In India, it is the mainstream cinema that does good business. Though other formats have slowing started churning out money. However, it is still no match for the revenue generated by films. And, Khan is aware of this fact. “I think our audiences haven't yet reached a level where the acceptance is that high. There is a form of storytelling if you want to reach a wider audience, where you have to sometimes simplify. But having said that in a web-series, you can be more true to the way you want to say it,” says Khan. “When I say true, you don't have to be deliberately provocative. If I was to make Bajrangi Bhaijaan as a web-series, I would still retain the simplicity because that works for the story. For a Phantom, I would go grittier and edgier.”

For him, everything depends on the story the filmmaker wants to tell. If a script demands a light, humorous approach, he wouldn't mind taking it. “Humour can be more profound rather than saying it straight,” says Khan. A lot of films have been made on the holocaust, but Khan says his favourite remains the Italian film Life Is Beautiful, which is a comedy. “For me, it has more impact than a Schindler's List,” says Khan, who loves watching the web series House Of Cards.

Khan is known for unpretentiously weaving politically relevant subjects into simpler stories. The point, he says, is to not be preachy and say things in black and white. “You have to basically provoke thoughts,” he says. “But you have to make your comments. As a filmmaker, you have to take a stand. I think without ideologies, we are animals. I make mainstream films that can be enjoyed at face value without getting into the politics. You can see Bajrangi Bhaijaan and say it is a very sweet story of this little girl and a grown-up man, and an entertaining road journey, but there are so many messages. You don't need to reach out to those messages,” says Khan. “You can enjoy the 'chicken song' for the funny dance moves that Salman is doing. But you can also get into the context of the song being against the beef ban or the dietary habits of people. I think if you can reach the layers underneath the surface, you will enjoy the film more, and find it profound and engaging. But if you don't, even then you'll find the film entertaining. That's what I have done in Bajrangi Bhaijaan and that's what I have done in Tubelight.”

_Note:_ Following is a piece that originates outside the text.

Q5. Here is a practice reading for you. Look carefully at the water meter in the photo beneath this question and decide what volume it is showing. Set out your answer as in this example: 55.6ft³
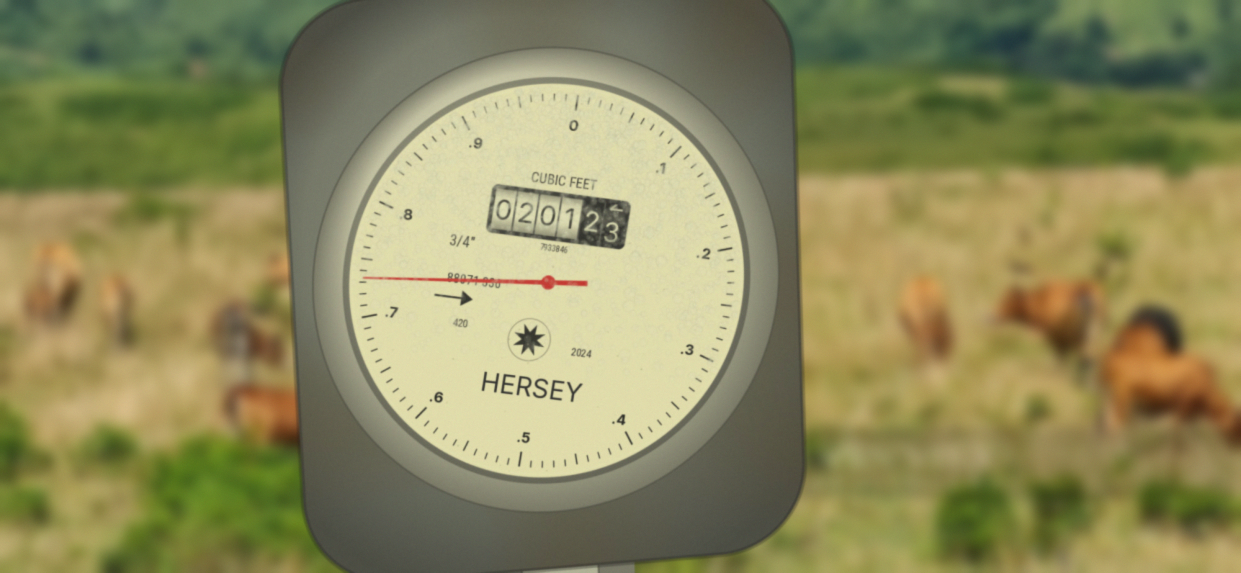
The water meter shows 20122.73ft³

But unlike Bajrangi Bhaijaan that was a huge hit, Tubelight hasn't clicked with the audiences. Not many have been able to grasp his message of setting the film in the Chinese context, but Khan's intentions were clear from the beginning. “One of the chapters in our history that we don't know much about deals with the Chinese immigrants, more than 20,000 of them, who were living in India since the 1850s. In 1962 (during the Sino-Indian war), unfortunately, 10,000 of them were picked up and thrown into detention camps in Rajasthan. It broke their heart as a community and there was a mass exodus of the Chinese people from India. They went to different countries. We deal with that, too,” says Khan about the film that is loosely based on the 2015 American war drama Little Boy.

Lacing up the message and keeping it in the subtext make a film profound, feels Khan. “Nobody wants to see a preachy film. Everybody wants to be entertained. Through that entertainment, if you can provoke them to think and talk about certain issues, the battle is won,” says Khan, talking about his debut film, Kabul Express. Khan enjoys watching Mani Ratnam films for the same reason. “There is such an active political backdrop to his films,” he says, “but it is not about politics. The story is always about the characters.” And, Khan aspires emulate that in his films.